本日昼、鳩山内閣は、2020年を目途とする「新成長戦略(基本方針)・輝きのある日本へ」を発表しました。私は、総理大臣直属の「国家戦略室」のサポートチームの座長として、この「新成長戦略」の策定のお手伝いをし、本日の発表会にも出席しました。「民主党にはマニフェストはあるが、全体像が見えない」、「民主党に成長戦略がない」等の批判を受けてきましたが、今回の「新成長戦略」は、その批判にある程度応えることができるものと思います。

 「新成長戦略」も成長戦略ですから、これまでの同種の成長戦略でも盛り込まれた成長率等の目標値は示しています。例えば、20年度までの平均成長率は、名目3%、実質2%を上回り、20年度の名目GDPを650兆円(09年度473兆円)程度とし、失業率は3%台(現在5%超)への低下を目指しています。しかしながら、その内容は、鳩山総理の言葉を借れば、「これまでの供給サイドに立った『経済のための人間』ではなく、需要サイドに立った『人間のための経済』を理念にした成長戦略になっています。

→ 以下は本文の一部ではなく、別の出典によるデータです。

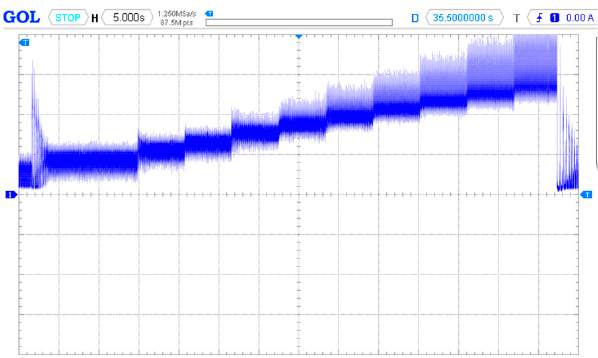
15 of 18 Figure 20. High-voltage terminal voltage. Figure 21. Low-voltage terminal voltage.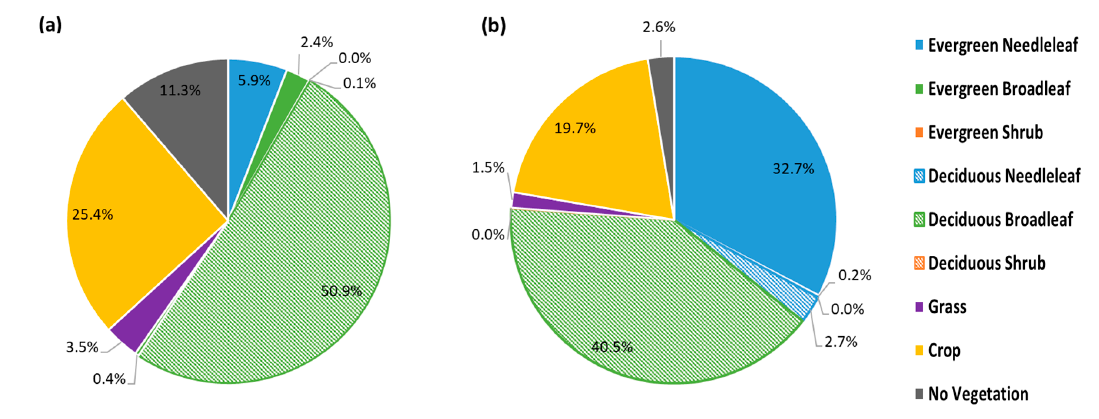
Figure 3. Plant Functional Type (PFT) distribution for South Korea: ( a ) Moderate Resolution Imaging Spectroradiometer (MODIS) PFT; ( b ) Local PFT.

 具体的には、これまでの成長戦略を、80年代までの公共事業による経済成長を目指した成長戦略を「第1の道」と呼び、00年代の「構造改革」として進められた生産性の向上を目指す供給サイドの成長戦略を「第2の道」と呼んだ上で、いずれの道も現在の日本では適合せず、「第3の道」を選ぶ必要性を訴えています。「第3の道」は、「新たな需要の創造」により雇用を生むと共に、成長を支えるプラットフォーム(基盤)をシッカリ整備しようとするものです。

 「新たな需要の創造」では、日本の強みを発揮する分野として「環境・エネルギー」と「健康(医療・介護)」を、フロンティア(先端分野)の開拓として「アジア」と「観光・地域活性化」を中心に考えています。また、成長を支えるプラットホームとして「科学・技術」と「雇用・人材」を中心に考えています(以上の6分野における具体的な政策事項については、私のホームページに掲載している「新成長戦略(基本方針)」を参考にして下さい。)。

 この中で、成長プラットホームとしての「科学・技術」や「雇用・人材」の整備が経済成長において重要なことは分り易いのですが、「新たな需要の創造」における各分野の需要は、少し説明の必要がありそうです。

 「環境・エネルギー」は、その中心は地球温暖化(エネルギー)対策です。鳩山総理が、「日本は、20年に対90年度比25%の削減を目標とする」旨国際的に宣言しましたが、そのことは、世界最高水準の低炭素社会の実現を目指すことに繋がります。この目標に向かって日本社会が動き出すと、生活関連、運輸部門、産業部門、まちづくり等幅広い分野で新しい需要が生まれますし、加えて、環境技術などは海外に向けての輸出拡大にも繋がります。

 「健康(医療・介護)」は、世界一の健康長寿国となった我が国が、高齢化のフロンティアを世界に先駆けて開拓していこうというものです。何もなくても「健康」に対する需要は拡大するでしょうが、国民の高い「健康」指向を考えますと、より効果があり、より快適な製品やサービスが提供できるようになれば、医療・介護・健康関連産業がより一層成長することが期待できます。当然、今後世界的にも高齢化が進めば、我が国の先駆けが強みになってきます。

 「アジア」は、経済成長著しいアジアの成長を日本の成長に結び付けていこうというものです。アジアは、近時のサブプライム・ローン問題を乗り越え堅調な経済回復をしており、中間所得者層の急速な拡大など日本にとって大きなビジネス機会となっています。そのビジネス機会を活かせるよう、貿易・投資の自由化を進め、知的財産権の保護体制を構築する等によってアジアを切れ目のない市場にして、アジアの需要を取込んでいこうというのです。

 「観光・地域活性化」は、「アジア」が需要を海外に求めるものであるのに対し、国内の需要をより一層掘り起こしていこうというものです。特に、観光は、我が国の自然や文化遺産などの観光資源を活かして外国からの観光客を増やすことに加えて、「ローカル・ホリデー制度」などで国民の休暇取得の分散化を図ることで、安定的な業務を確保して、地域を支える観光産業を育てていこうというものです。第1次産業の再生・成長も重要な成長戦略となります。

 本日発表された「新成長戦略」は、「基本方針」に過ぎませんが、鳩山政権が目指す戦略の方向性がよく示されていると思います。その上に立って、この「基本方針」を更に「肉付け」する作業が来年初めから始まります。来年の6月にはその「肉付け」作業を終えて「新成長戦略」の本体を取りまとめる予定としており、その「新成長戦略」本体は、来年7月の参議院議員選挙のマニフェストへと発展していくことが期待されると思います。